▶ PROBLEM
Reproduce the entries below, switching "Read More" to "Continue Reading" and leaving every other character unchanged.

BEGIN

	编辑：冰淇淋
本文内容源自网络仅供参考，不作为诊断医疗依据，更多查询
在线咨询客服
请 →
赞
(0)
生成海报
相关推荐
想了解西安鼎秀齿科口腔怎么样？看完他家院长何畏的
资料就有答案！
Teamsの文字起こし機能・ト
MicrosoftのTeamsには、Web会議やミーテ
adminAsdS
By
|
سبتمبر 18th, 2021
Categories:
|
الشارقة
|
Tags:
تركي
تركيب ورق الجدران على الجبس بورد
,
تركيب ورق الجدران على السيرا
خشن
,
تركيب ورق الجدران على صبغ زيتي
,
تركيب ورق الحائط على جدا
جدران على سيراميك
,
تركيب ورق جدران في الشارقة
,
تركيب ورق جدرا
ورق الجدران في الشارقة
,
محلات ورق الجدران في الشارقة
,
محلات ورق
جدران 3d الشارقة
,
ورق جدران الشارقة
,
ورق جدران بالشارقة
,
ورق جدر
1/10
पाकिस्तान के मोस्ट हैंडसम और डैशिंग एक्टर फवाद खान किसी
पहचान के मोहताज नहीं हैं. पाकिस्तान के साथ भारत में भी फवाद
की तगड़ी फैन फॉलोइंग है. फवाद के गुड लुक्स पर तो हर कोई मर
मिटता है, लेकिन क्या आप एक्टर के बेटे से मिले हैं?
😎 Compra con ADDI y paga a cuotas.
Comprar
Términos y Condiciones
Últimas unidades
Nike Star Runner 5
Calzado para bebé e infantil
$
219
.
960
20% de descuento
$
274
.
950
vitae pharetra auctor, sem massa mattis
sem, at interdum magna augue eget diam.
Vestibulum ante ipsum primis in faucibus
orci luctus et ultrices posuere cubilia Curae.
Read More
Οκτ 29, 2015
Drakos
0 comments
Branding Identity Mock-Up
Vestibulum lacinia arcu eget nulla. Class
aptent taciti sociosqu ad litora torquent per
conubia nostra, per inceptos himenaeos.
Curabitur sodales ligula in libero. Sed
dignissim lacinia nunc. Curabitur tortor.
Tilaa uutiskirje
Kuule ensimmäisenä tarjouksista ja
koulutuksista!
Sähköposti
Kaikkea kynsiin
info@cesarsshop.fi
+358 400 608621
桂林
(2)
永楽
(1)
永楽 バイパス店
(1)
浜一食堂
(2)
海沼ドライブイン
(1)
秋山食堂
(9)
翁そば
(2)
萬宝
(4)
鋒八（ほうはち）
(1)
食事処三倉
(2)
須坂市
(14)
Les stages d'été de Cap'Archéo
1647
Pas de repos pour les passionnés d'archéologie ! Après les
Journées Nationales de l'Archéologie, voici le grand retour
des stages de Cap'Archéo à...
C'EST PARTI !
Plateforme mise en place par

END

▶ COMPLETED EXERCISE
	编辑：冰淇淋
本文内容源自网络仅供参考，不作为诊断医疗依据，更多查询
在线咨询客服
请 →
赞
(0)
生成海报
相关推荐
想了解西安鼎秀齿科口腔怎么样？看完他家院长何畏的
资料就有答案！
Teamsの文字起こし機能・ト
MicrosoftのTeamsには、Web会議やミーテ
adminAsdS
By
|
سبتمبر 18th, 2021
Categories:
|
الشارقة
|
Tags:
تركي
تركيب ورق الجدران على الجبس بورد
,
تركيب ورق الجدران على السيرا
خشن
,
تركيب ورق الجدران على صبغ زيتي
,
تركيب ورق الحائط على جدا
جدران على سيراميك
,
تركيب ورق جدران في الشارقة
,
تركيب ورق جدرا
ورق الجدران في الشارقة
,
محلات ورق الجدران في الشارقة
,
محلات ورق
جدران 3d الشارقة
,
ورق جدران الشارقة
,
ورق جدران بالشارقة
,
ورق جدر
1/10
पाकिस्तान के मोस्ट हैंडसम और डैशिंग एक्टर फवाद खान किसी
पहचान के मोहताज नहीं हैं. पाकिस्तान के साथ भारत में भी फवाद
की तगड़ी फैन फॉलोइंग है. फवाद के गुड लुक्स पर तो हर कोई मर
मिटता है, लेकिन क्या आप एक्टर के बेटे से मिले हैं?
😎 Compra con ADDI y paga a cuotas.
Comprar
Términos y Condiciones
Últimas unidades
Nike Star Runner 5
Calzado para bebé e infantil
$
219
.
960
20% de descuento
$
274
.
950
vitae pharetra auctor, sem massa mattis
sem, at interdum magna augue eget diam.
Vestibulum ante ipsum primis in faucibus
orci luctus et ultrices posuere cubilia Curae.
Continue Reading
Οκτ 29, 2015
Drakos
0 comments
Branding Identity Mock-Up
Vestibulum lacinia arcu eget nulla. Class
aptent taciti sociosqu ad litora torquent per
conubia nostra, per inceptos himenaeos.
Curabitur sodales ligula in libero. Sed
dignissim lacinia nunc. Curabitur tortor.
Tilaa uutiskirje
Kuule ensimmäisenä tarjouksista ja
koulutuksista!
Sähköposti
Kaikkea kynsiin
info@cesarsshop.fi
+358 400 608621
桂林
(2)
永楽
(1)
永楽 バイパス店
(1)
浜一食堂
(2)
海沼ドライブイン
(1)
秋山食堂
(9)
翁そば
(2)
萬宝
(4)
鋒八（ほうはち）
(1)
食事処三倉
(2)
須坂市
(14)
Les stages d'été de Cap'Archéo
1647
Pas de repos pour les passionnés d'archéologie ! Après les
Journées Nationales de l'Archéologie, voici le grand retour
des stages de Cap'Archéo à...
C'EST PARTI !
Plateforme mise en place par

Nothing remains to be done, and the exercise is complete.